Michelle Pearce, Ph.D.
Dr. Michelle Pearce is an Assistant Professor at the Center for Integrative Medicine and a Clinical Psychologist with graduate training at Yale University and Duke University Medical Center. This 4-week group is based on the experiential training Dr. Pearce received on expressive writing from Dr. James Pennebaker, the leading researcher on the health benefits of writing.
"Writing about stressful situations is one of the easiest ways for people to take control of their problems and release the negative effects of stress from their bodies and their lives." James Pennebaker, Ph.D.
Writing is a Healing Tool
More than 30 years of research have demonstrated that writing is an effective way to release stress and improve health and wellbeing. Through writing, you can activate your body’s innate healing potential and be an active participant in your own wellness and healing process. For those who have experienced trauma, illness, or other life stressors, you know the negative effect these can have on your body, your mind, and your spirit, not to mention your relationships, job, and priorities. Writing is a tool that can help us move through suffering by first exploring it. Indeed, Psychiatrist Viktor Frankl, a Holocaust survivor, asserted that “suffering ceases to be suffering … at the moment it finds a meaning.” Writing is a healing modality that helps us let go of painful emotions and memories. It is also a wonderful way to search for meaning and explore new identities and pathways to wholeness.
Empirical Benefits of Writing
Many empirical studies have examined the effect of writing on health, revealing a host of benefits for the writer:
- Better physical health
- Fewer doctor visits
- Improved sleep
- Less pain
- Positive mood
- Stronger immune system
- Lower blood pressure and heart rate
- Lower stress hormone levels
- Physical and mental relaxation
- And much more!
Additionally, research has also found that those who wrote about emotional topics experienced better grades, found jobs more quickly, and were absent from work less often compared to those who wrote about superficial topics, or just about the facts of the crisis. In each of the studies, those who wrote about superficial topics, without addressing their feelings, did not experience health benefits. This makes sense because when we suppress our emotions we intensify the experience of pain, setting ourselves up for illness and a difficult recovery.
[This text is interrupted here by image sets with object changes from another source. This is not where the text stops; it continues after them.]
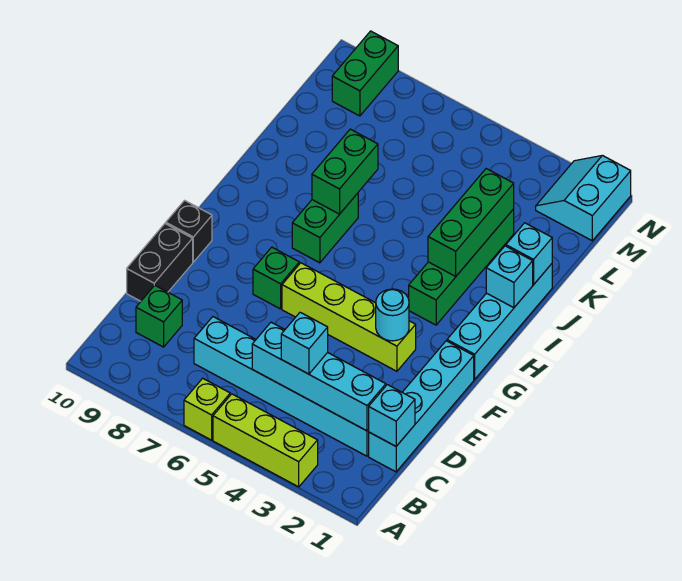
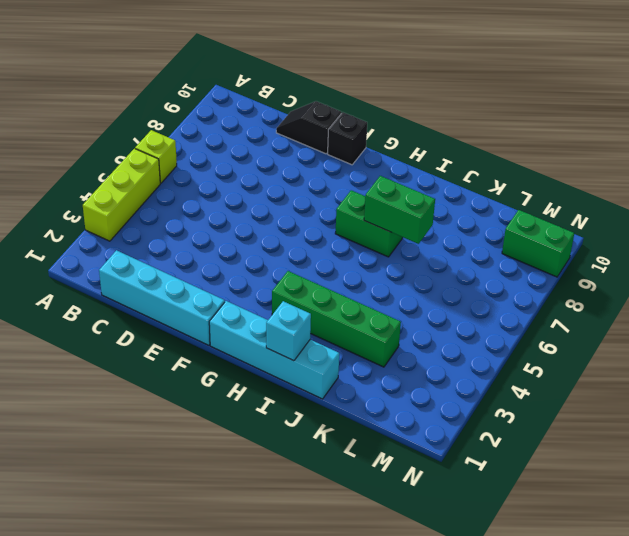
black slope D10:E10 level 1 top E -> black brick D10:E10 level 1
none -> cyan brick C2:C7 level 1
none -> green brick C9 level 1
none -> lime brick F3:F6 level 1

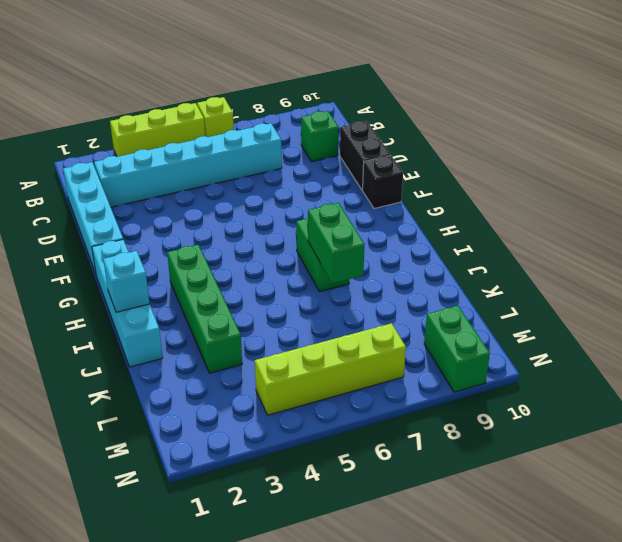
lime brick M4:M7 level 1 -> lime brick F3:F6 level 1
none -> green brick F7 level 1
none -> cyan slope M1:N2 level 1 top 1
none -> cyan brick C1 level 2

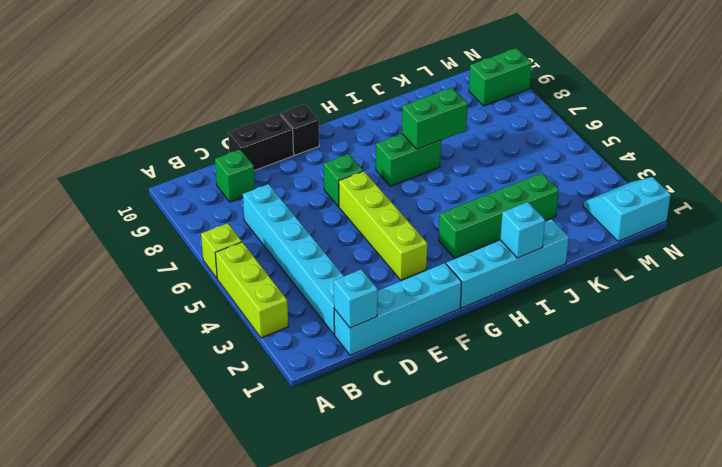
none -> cyan brick C2:C5 level 2
none -> cyan round brick F3 level 2
none -> green brick I3:K3 level 2

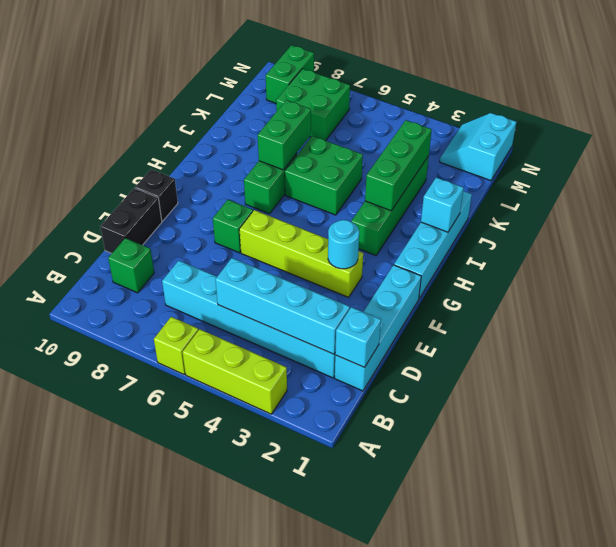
green brick I5:J6 level 1 -> none
green brick L7:M8 level 1 -> none
none -> cyan brick J1 level 2
none -> cyan brick C4 level 3

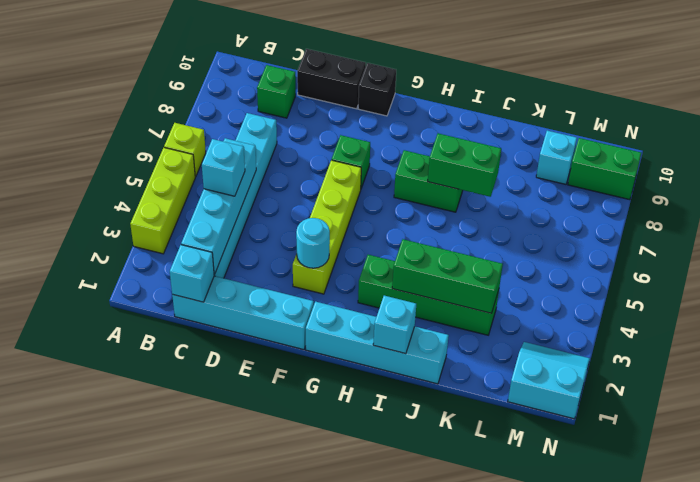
cyan brick L9 level 1 -> cyan brick J1 level 2

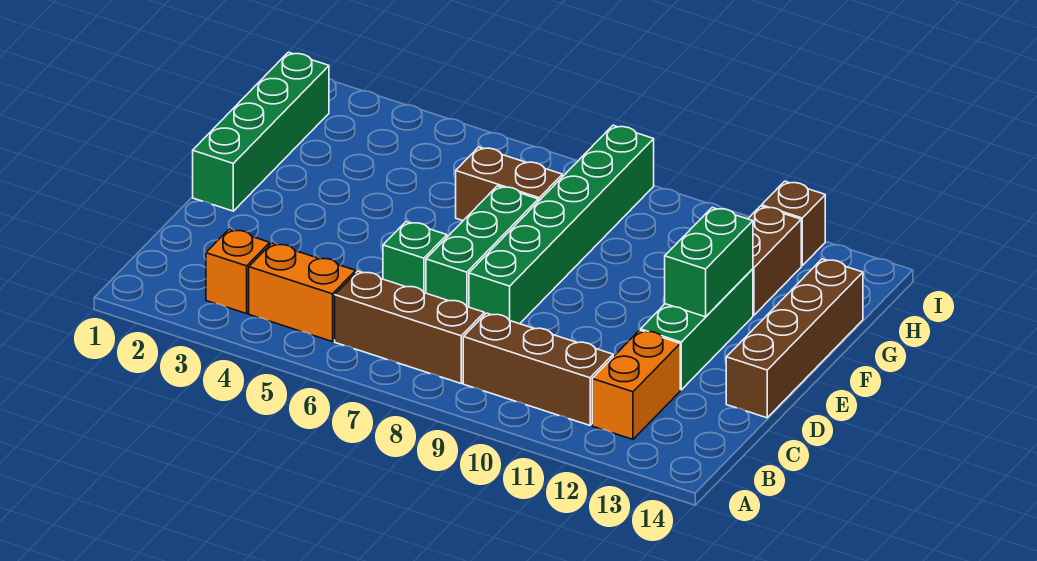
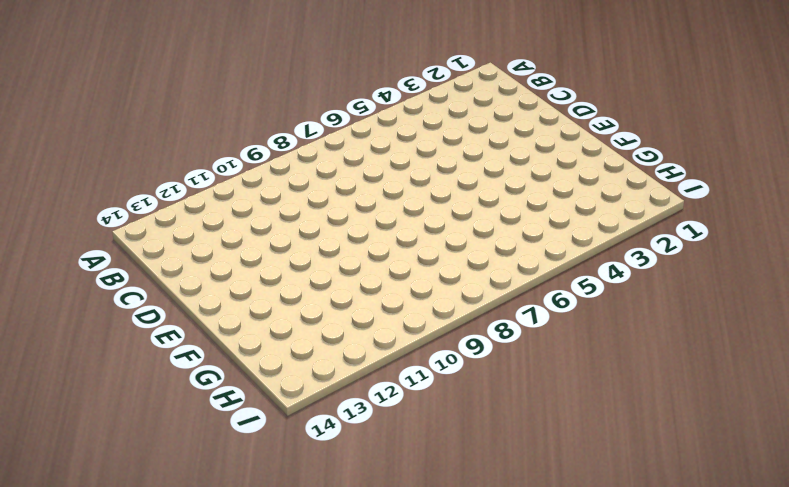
none -> orange brick B3 level 1
none -> orange brick B4:B5 level 1
none -> brown brick B6:B8 level 1

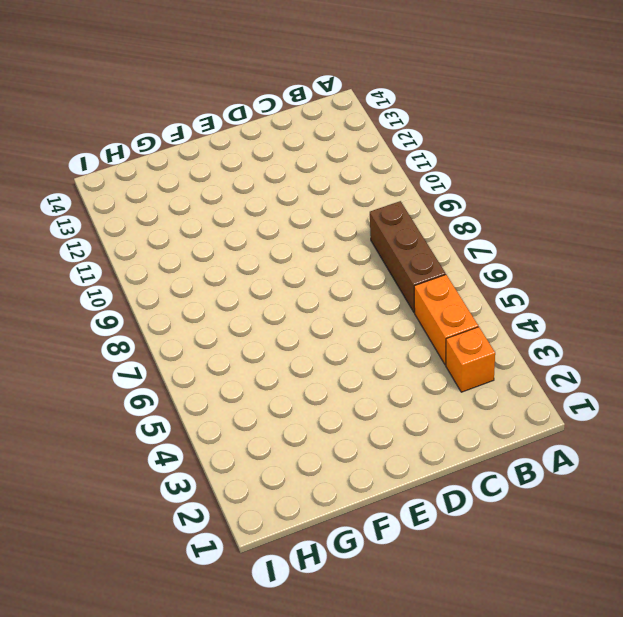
none -> brown brick B9:B11 level 1
none -> orange brick B12:C12 level 1
none -> green brick D6 level 1

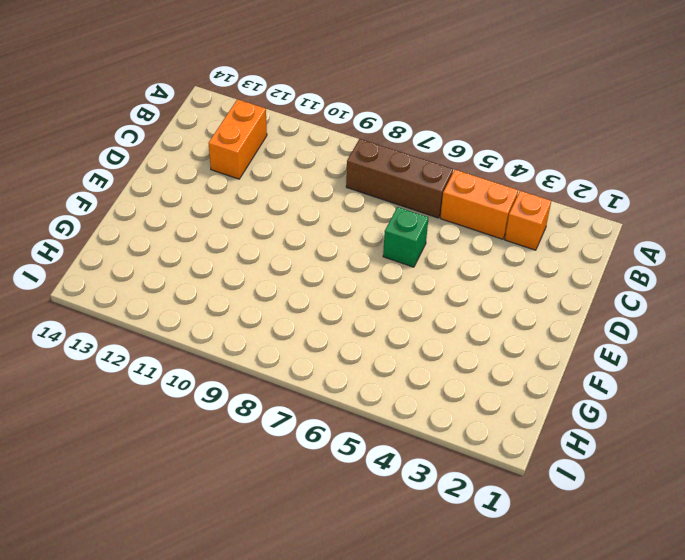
none -> brown brick B9:B11 level 1
none -> green brick D7:F7 level 1
none -> green brick D8:I8 level 1

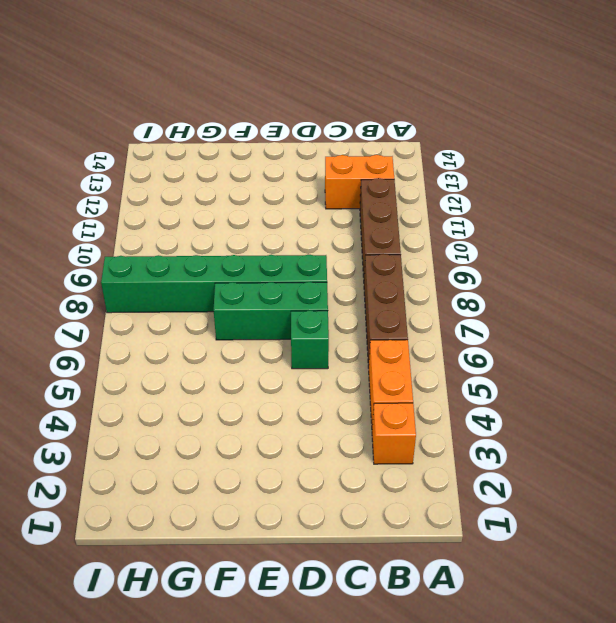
none -> green brick D12:F12 level 1
none -> brown brick D14:G14 level 1
none -> green brick E1:H1 level 1

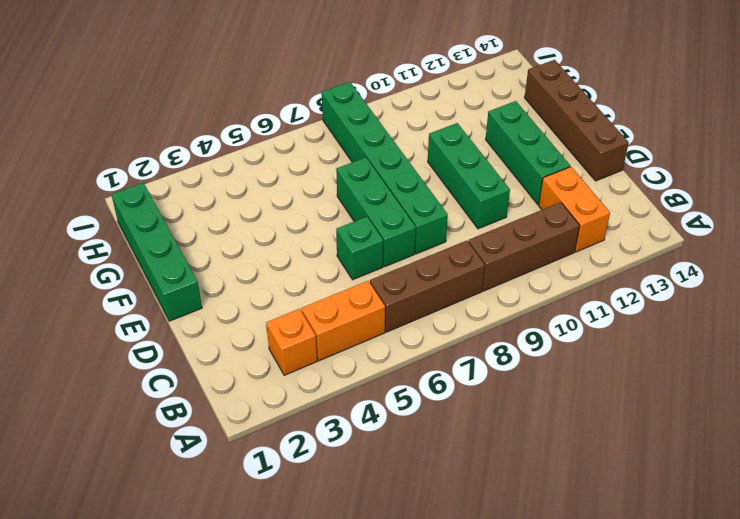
green brick D10:F10 level 1 -> none
none -> brown brick G6:G7 level 1
none -> brown brick G12:H12 level 1
none -> brown brick I12 level 1

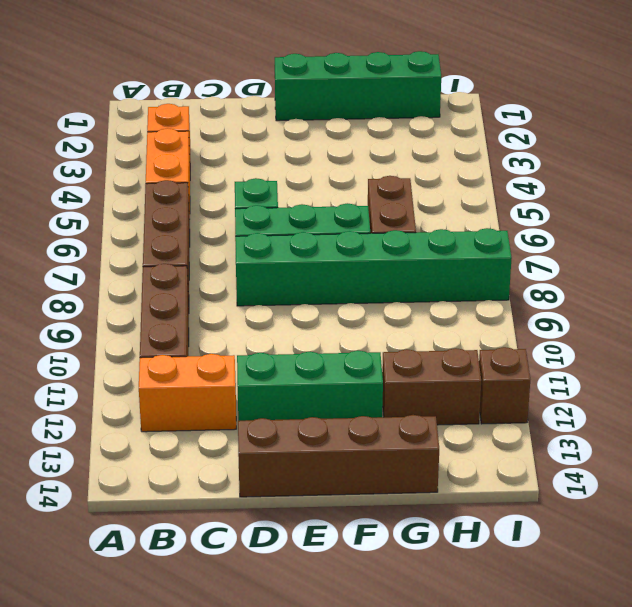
none -> green brick E12:F12 level 2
For many, the lasting improvement in their well-being far outweighs any temporary distress from writing about painful topics.
In addition to writing, we will be reading and discussing some select pieces of literature, such as poems and short stories. Reading these pieces will enrich your understanding of your own illness or trauma and provide new perspectives for your recovery process. In fact, these types of exercises have been called Narrative Medicine. Reading other’s writing is also a wonderful catalyst for your own writing.
When everything in your life feels out of control, including your own body, writing can help. It is one thing you still have control over. It is something you can do anytime, anywhere. It is a safe and private outlet.